──────── Exercise inputs ────────

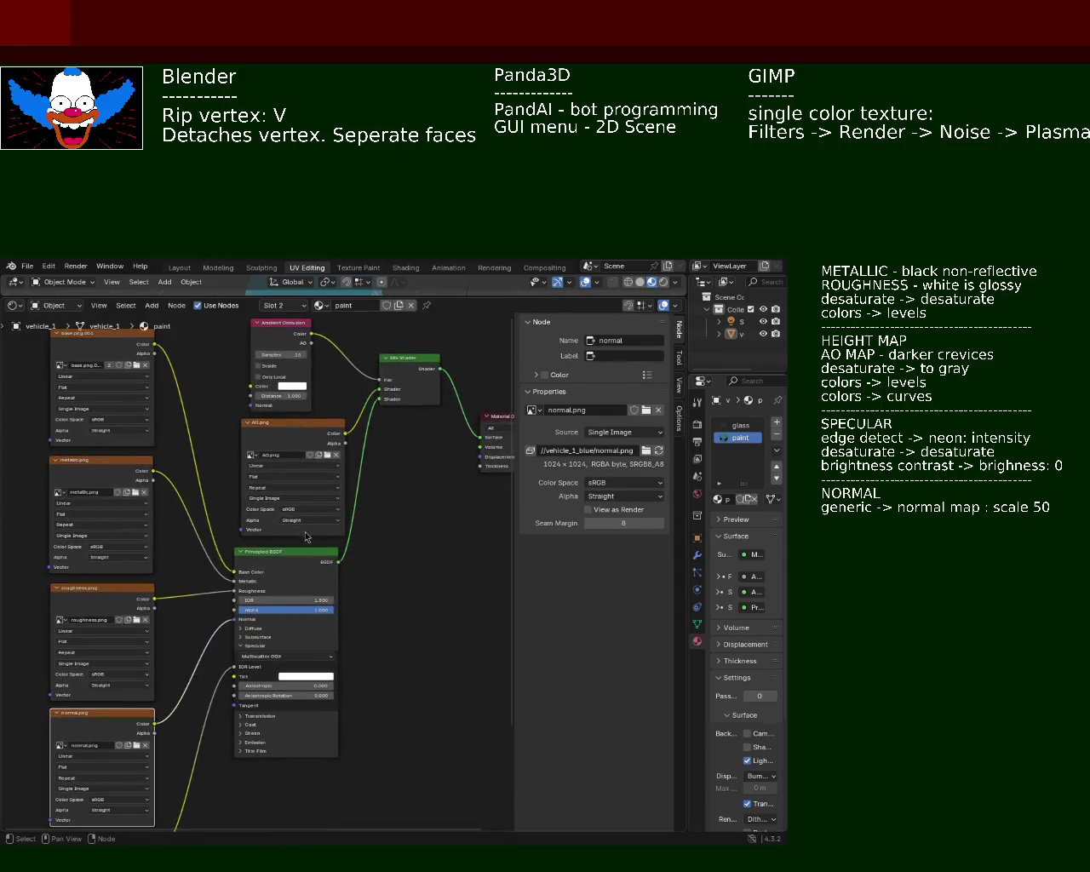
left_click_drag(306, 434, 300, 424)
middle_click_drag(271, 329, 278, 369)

────────
──────── Exercise inputs ────────

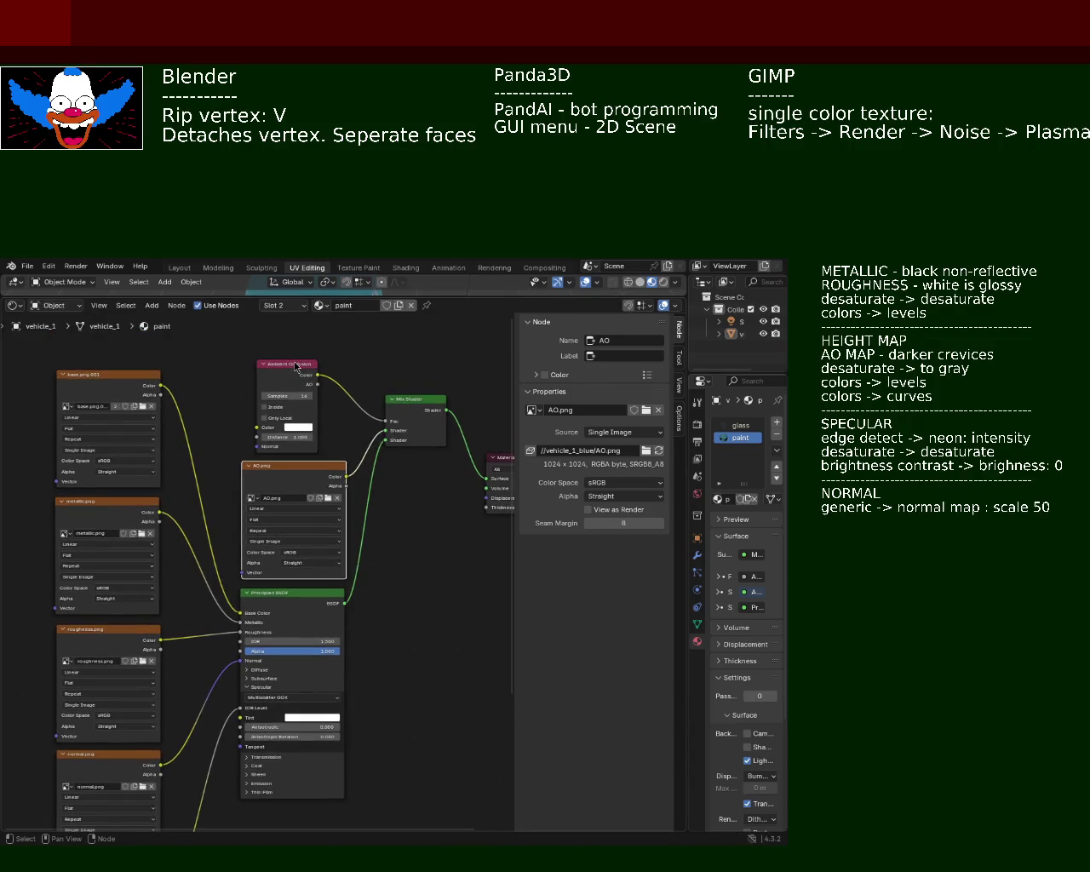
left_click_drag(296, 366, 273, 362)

────────

• [Task objective] Your task for the entries above: copy exactly the span starting with the line with "left_click_drag(306, 434, 300, 424)" and going on through the line with "middle_click_drag(271, 329, 278, 369)", both lines included, and nothing else.

• [Written answer]
left_click_drag(306, 434, 300, 424)
middle_click_drag(271, 329, 278, 369)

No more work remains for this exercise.